Albums of 2015 (#6): Jenny Hval – Apocalypse, girl

One of 2015's most striking social commentaries came from Jenny Hval singing into her hairbrush as a youngster

Feature by Simon Jay Catling | 01 Dec 2015

The achievement of Jenny Hval's fifth album Apocalypse, girl didn't come just in its startling sonic immersion – panoramic drones that come from gentle prods and pushes, electronic pulses that barely feel there and yet everywhere, Hval's singularly angelic vocal. It also showed in the ability of the Norwegian artist to arrange the overwhelming complexities of the western world in 2015 into something intelligent without being impenetrable, dark without being overbearing and eschewing an academic slant on issues relating to religion, femininity and media propaganda for something that attempts to connect through a more directly emotional channel.

"I was in this kind of head space where I didn’t want to be feeling like I was an artist," Hval told us in the summer, alluding to a level of snobbishness she felt existed in an increasingly standardised artist's environment; so it was that her Sacred Bones debut came from an attempt to escape those constraints, as she opted to draw influence from moments of the most shallow surface-level performance she could find: karaoke YouTube videos, the memory of miming to songs in her bedroom as a youngster.

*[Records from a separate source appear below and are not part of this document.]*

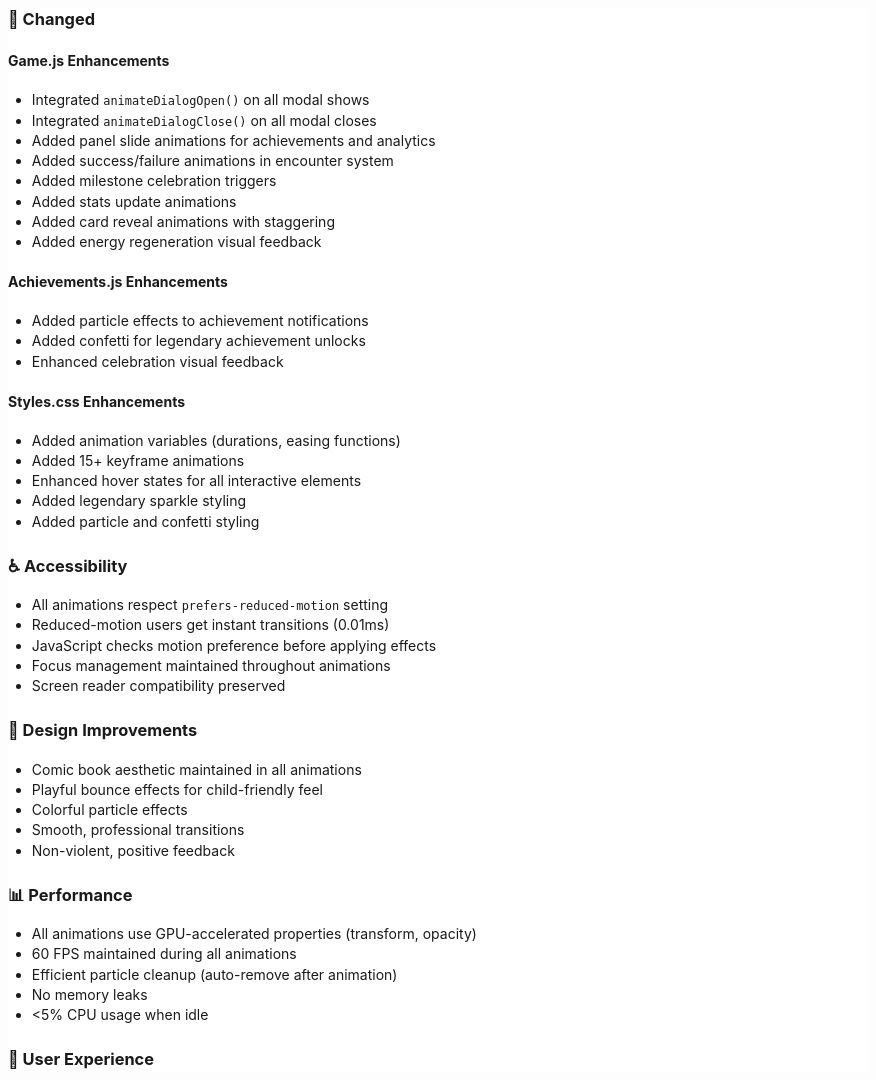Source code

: ### 🔧 Changed

#### Game.js Enhancements

- Integrated `animateDialogOpen()` on all modal shows
- Integrated `animateDialogClose()` on all modal closes
- Added panel slide animations for achievements and analytics
- Added success/failure animations in encounter system
- Added milestone celebration triggers
- Added stats update animations
- Added card reveal animations with staggering
- Added energy regeneration visual feedback

#### Achievements.js Enhancements

- Added particle effects to achievement notifications
- Added confetti for legendary achievement unlocks
- Enhanced celebration visual feedback

#### Styles.css Enhancements

- Added animation variables (durations, easing functions)
- Added 15+ keyframe animations
- Enhanced hover states for all interactive elements
- Added legendary sparkle styling
- Added particle and confetti styling

### ♿ Accessibility

- All animations respect `prefers-reduced-motion` setting
- Reduced-motion users get instant transitions (0.01ms)
- JavaScript checks motion preference before applying effects
- Focus management maintained throughout animations
- Screen reader compatibility preserved

### 🎨 Design Improvements

- Comic book aesthetic maintained in all animations
- Playful bounce effects for child-friendly feel
- Colorful particle effects
- Smooth, professional transitions
- Non-violent, positive feedback

### 📊 Performance

- All animations use GPU-accelerated properties (transform, opacity)
- 60 FPS maintained during all animations
- Efficient particle cleanup (auto-remove after animation)
- No memory leaks
- <5% CPU usage when idle

### 🎯 User Experience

"It was really liberating," she admitted at the time, and those touchstones have since manifested themselves on stage: a summer tour saw Hval break up her set to perform karaoke to Toni Braxton's Unbreak My Heart, while autumn found her miming through opening numbers, taking her back to those "miming competitions we'd have as small children in Norway".

This vantage point allowed Hval to approach Apocalypse, girl with a fresh approach, and tracks like That Battle Is Over, which questions capitalism and her own focus on mortality, and Sabbath's examination of gender roles, are counterbalanced with an instantaneousness far from expected, given a supporting cast that included, among others, noise scene veteran Lasse Marhaug and Swans' Thor Harris.